**Text provided:**
--------------------------------

III.  ADMINISTRATION

    The Plan shall be administered by the Executive Compensation and Succession
Committee of the Board or such successor committee as may be appointed by the
Board to administer the Plan (the "Committee"). The Committee shall be composed
of at least two non-employee members of the Board who shall be qualified to
administer the Plan as contemplated by both Rule 16b-3 and Section 162(m). The
Committee shall have the authority to exercise all of the powers and authorities
specifically granted to it under the Plan or necessary or desirable in the
administration of the Plan, including, without limitation, the authority to
select the employees to be granted Awards, the authority to determine the size
and terms of the Awards to be granted to each employee and the authority to
prescribe the form of Award Agreement embodying the Awards granted under the
Plan. The Committee shall have the authority to interpret the Plan, to establish
and revise rules and regulations relating to the Plan, and to make any other
determinations that it believes necessary or advisable for the administration of
the Plan. Decisions and determinations by the Committee shall be final and
binding upon all parties.

--------------------------------

**Stored records:**
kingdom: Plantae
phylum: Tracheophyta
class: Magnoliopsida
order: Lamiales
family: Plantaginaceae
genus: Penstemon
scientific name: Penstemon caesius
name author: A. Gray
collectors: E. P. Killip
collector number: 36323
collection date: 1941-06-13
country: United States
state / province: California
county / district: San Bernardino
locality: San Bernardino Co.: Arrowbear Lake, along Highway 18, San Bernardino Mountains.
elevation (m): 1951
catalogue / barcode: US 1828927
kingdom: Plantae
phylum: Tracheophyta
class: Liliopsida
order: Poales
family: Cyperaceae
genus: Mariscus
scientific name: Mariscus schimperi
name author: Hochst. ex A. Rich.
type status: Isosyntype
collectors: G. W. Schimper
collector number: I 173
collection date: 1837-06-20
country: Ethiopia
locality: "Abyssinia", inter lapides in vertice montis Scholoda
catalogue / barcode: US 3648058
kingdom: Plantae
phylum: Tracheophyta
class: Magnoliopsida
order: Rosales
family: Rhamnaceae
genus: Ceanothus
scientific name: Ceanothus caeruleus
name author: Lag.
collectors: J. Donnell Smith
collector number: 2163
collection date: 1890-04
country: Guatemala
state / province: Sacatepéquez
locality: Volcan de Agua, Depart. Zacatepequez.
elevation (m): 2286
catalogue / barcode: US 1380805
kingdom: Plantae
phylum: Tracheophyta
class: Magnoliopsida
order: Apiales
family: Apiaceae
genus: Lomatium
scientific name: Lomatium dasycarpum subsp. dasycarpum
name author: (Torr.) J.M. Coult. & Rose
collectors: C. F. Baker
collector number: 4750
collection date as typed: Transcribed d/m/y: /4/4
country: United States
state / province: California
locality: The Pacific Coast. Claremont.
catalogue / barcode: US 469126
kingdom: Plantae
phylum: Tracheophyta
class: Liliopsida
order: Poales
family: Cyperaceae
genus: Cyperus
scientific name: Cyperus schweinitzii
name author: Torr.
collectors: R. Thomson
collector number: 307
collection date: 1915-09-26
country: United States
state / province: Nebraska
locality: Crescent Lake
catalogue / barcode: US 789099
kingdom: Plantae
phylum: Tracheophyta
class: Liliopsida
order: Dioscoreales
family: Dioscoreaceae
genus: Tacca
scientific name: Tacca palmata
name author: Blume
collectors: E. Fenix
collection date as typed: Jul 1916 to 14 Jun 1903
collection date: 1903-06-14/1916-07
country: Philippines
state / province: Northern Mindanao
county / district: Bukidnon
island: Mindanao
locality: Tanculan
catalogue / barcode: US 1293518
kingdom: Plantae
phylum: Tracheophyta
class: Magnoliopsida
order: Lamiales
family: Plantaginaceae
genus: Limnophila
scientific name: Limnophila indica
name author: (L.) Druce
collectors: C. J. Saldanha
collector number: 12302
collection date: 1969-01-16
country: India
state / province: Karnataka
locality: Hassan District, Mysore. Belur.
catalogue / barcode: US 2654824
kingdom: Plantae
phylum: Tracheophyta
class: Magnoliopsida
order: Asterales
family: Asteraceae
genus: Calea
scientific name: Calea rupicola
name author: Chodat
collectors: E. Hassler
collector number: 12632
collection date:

--------------------------------

**Set of tasks:**
a. Answer these about the plan administration section:
(i) Which committee administers the Plan?
(ii) What is the minimum number of members the Committee must have, and what kind of members must they be?
(iii) What effect do the Committee's decisions and determinations have?
b. Can you resume the plan administration section from the point where it stops?

**Task responses:**
a.
(i) The Executive Compensation and Succession Committee of the Board, or a successor committee appointed by the Board to administer the Plan.
(ii) At least two, and they must be non-employee members of the Board.
(iii) They are final and binding upon all parties.

b.
                                      A-2

IV.  ELIGIBILITY AND PARTICIPATION

    Awards may be granted to such Key Employees of the Company as the Committee
may from time to time select. In determining the individuals to whom Awards are
to be granted and the number of such Awards, the Committee shall take into
consideration the individual's present and potential contribution to the growth
and success of the Company and such other factors as the Committee may deem
proper and relevant. The Committee may request recommendations for individual
Awards from the Chairman. The Committee may delegate to the Chairman the
authority to make Awards to any employees of the Company who are not executive
officers subject to Section 16 of the Exchange Act, subject to a fixed maximum
Award amount for such a group and a fixed maximum Award amount for any one
Participant, as determined by the Committee. Determinations as to Awards made to
executive officers who are subject to Section 16 of the Exchange Act shall be
made solely by the Committee. For purposes of participation in the Plan, the
term "Company" includes the Company and its Affiliates.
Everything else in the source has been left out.